Victor snorted. “What the hell do you think you’re doing hanging around my daughter? I warned you—”
“I figure Marnie’s old enough to make her own decisions.”
“Or mistakes,” Victor declared, gazing past Adam to the interior of the apartment, as if he expected Marnie to walk out of the kitchen, fling herself into his arms and complain that Adam had been holding her hostage against her will. It amused Adam that Victor really expected him to lie at every turn.
“Well, if you’re not interested in coming in and shooting the breeze, then I guess I’d better be off. She’s waiting for me at the boat. So if you’ll excuse me…”

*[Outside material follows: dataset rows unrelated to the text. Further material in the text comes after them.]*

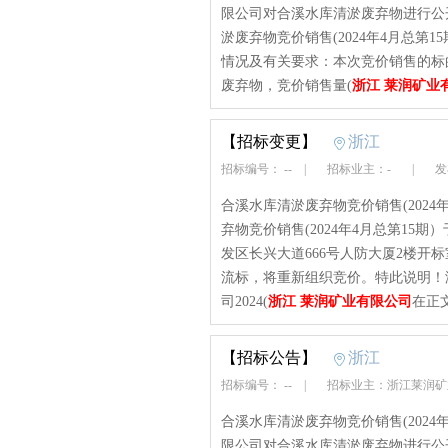
限公司对合溪水库清淤废弃物进行公
淤废弃物竞价销售(2024年4月总第
情况及有关要求：本次竞价销售的标
废弃物，竞价销售量(
浙江 莱润矿业
【招标变更】
浙江
招标编号： --
|
招标业主：-
|
发布
合溪水库清淤废弃物竞价销售(202
弃物竞价销售(2024年4月总第15期）
发区长兴大道666号人防大厦2楼开
流标，将重新组织竞价。特此说明！
司2024(
浙江 莱润矿业有限公司
在正
【招标公告】
浙江
招标编号： --
|
招标业主：浙江莱润
合溪水库清淤废弃物竞价销售(202
限公司对合溪水库清淤废弃物进行公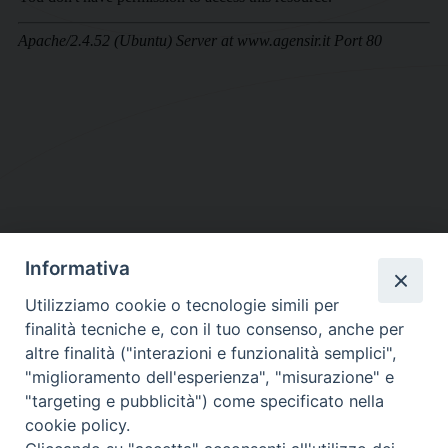
Informativa
DIOCESI SUBURBICARIA DI ALBANO
Utilizziamo cookie o tecnologie simili per
Contatti:
Tel.: 06.93268401 - Fax.: 06.9323844
finalità tecniche e, con il tuo consenso, anche per
E-mail:
curia@diocesidialbano.it
altre finalità ("interazioni e funzionalità semplici",
"miglioramento dell'esperienza", "misurazione" e
Orari:
dal Lunedì al Venerdì Ore: 9:00 - 13:00
"targeting e pubblicità") come specificato nella
cookie policy.
Orario ufficio Matrimoni:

But Victor stood as if rooted to the porch, his gaze narrowing to some spot beyond Adam, his old eyes fixed on the inside of the apartment. “Oh, my God,” he whispered, and his throat worked slightly. His face turned bloodless, as if he’d seen a ghost. “What the devil have you been doing, Drake?” he asked in a voice so low it was nearly lost in the rumble of traffic from the street.
“What do you mean? I told you she’s not here…”
Ignoring Adam, Victor pushed past him, strode down the hallway to the table where Adam had been seated, where stacks of computer printouts lay sprawled over the white tabletop. Each heading, in bold inch-high letters, announced that the pages were property of Montgomery Inns.
Adam’s stomach tightened. In his fantasies about being alone with Marnie and his exuberance of thinking they were about to solve the mystery with Kate Delany’s help, he’d forgotten about the sheaves of paper, damning and incriminating printouts, strewn all over the k
itchen.
Victor picked up the first few pages, scanned the print and nearly staggered as he slumped into a chair, dropping his head into his hands, one page of a printout still wadded in his fingers. Hearing Adam approach, he looked up, his eyes suddenly old and tired. “You did it, didn’t you? You managed to turn my own daughter against me.”
“No, I—”
“Damn it, Drake, I’m sick of lies! Sick!” With a renewed rush of energy, Victor struck one stack of printouts, and it skidded off the table to pour onto the floor, sheet after perforated sheet, rolling and folding onto the tile, condemning Marnie in her father’s eyes. “She got them from corporate headquarters, didn’t she? Hell, yes, she did. She still has access to the files. And then she brought them back to you, like a dog bringing slippers to his master for a pat on the head. God, you’re incredible. My own daughter!” His voice trembled perilously, but he didn’t break down.
“Marnie was just trying to help me.”
“Or ruin Montgomery Inns!” Victor’s face had flushed, and his lips shivered in rage.
“She wouldn’t—”
“She already did, Drake, and I’m holding you personally responsible. I know you’re trying to put together a deal to open a rival hotel, right here in downtown Seattle, and you’ve convinced my daughter to become involved in some sort of corporate espionage against her own flesh and blood. Well, I won’t hear of it! You can tell Marnie for me that she’s fired!” he shouted, slamming his fist on the table and scrambling to his feet. “I’m calling my lawyers immediately to press charges against you for stealing company records. And I’m going to change my will. From this moment forward, Marnie’s cut off! Understand? Cut off from any more Montgomery money. As far as I’m concerned, I don’t have a daughter anymore.”
Adam grabbed hold of the older man’s lapels as Victor tried to brush past him. “If you just would have talked to me this never would have happened.”
“Talk to you? All you had to do was call for an appointment,” Victor raged, his voice becoming louder.